A World Apart (book) - Description

Description

The book A World Apart contains the author's recollections beginning from his time spent incarcerated in the former USSR Gulag labour camp in Yertsevo in Siberia, and a description of the journey he took to join the Polish divisions forming in Persia. Written 10 years before Aleksandr Solzhenitsyn's One Day in the Life of Ivan Denisovich, it brought him international acclaim but also criticism from Soviet sympathizers.

The book contains detailed, often drastic depictions from the lives of Gulag prisoners. Much of the book is given to the analysis and interpretation of the attitudes, behaviour and emotions of specific prisoners and also to the internal mechanisms and independent laws of behaviour in the camps.

The book was initially greeted well in England, with a foreword written by Bertrand Russell but had to wait until 1985 for its publication in France. According to Herling, this was due to the reluctance of the left-leaning publishing houses in that country. With greater interest in the Gulag, it has been reprinted in Britain, with the foreword written this time by Anne Applebaum.

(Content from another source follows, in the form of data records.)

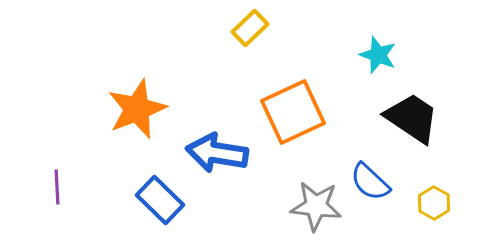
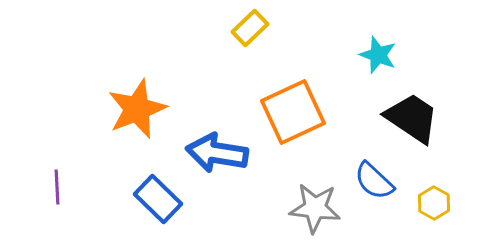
blue semicircle: moved 4 px right, 1 px up
blue rectangle: moved 2 px left, 1 px up
gray star: moved 1 px left, 2 px down
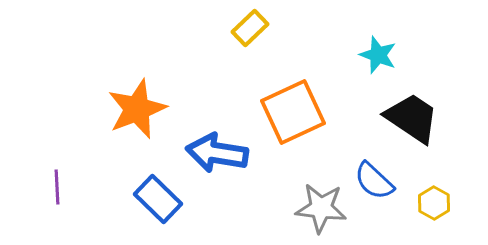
gray star: moved 6 px right
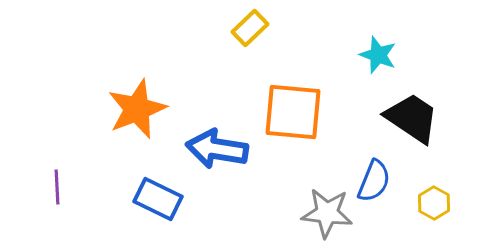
orange square: rotated 30 degrees clockwise
blue arrow: moved 4 px up
blue semicircle: rotated 111 degrees counterclockwise
blue rectangle: rotated 18 degrees counterclockwise
gray star: moved 6 px right, 5 px down
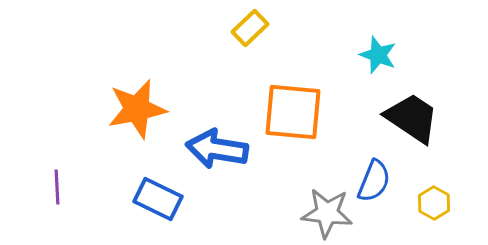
orange star: rotated 10 degrees clockwise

As Herling noted in a preface to the Russian edition (1986) of his book, the cultural establishment almost always followed Sartre’s advice: "even if it is true, don’t speak about it". The Russian edition preceded some Western language editions: the French translation of the book was not published until 1995, the Italian one until 1994, both delayed by the unwillingness of local pro-Soviet sympathizers to discuss Soviet crimes. The Polish bibuła underground edition was published in 1980, the normal edition was published only near the fall of communism in Poland, in 1988.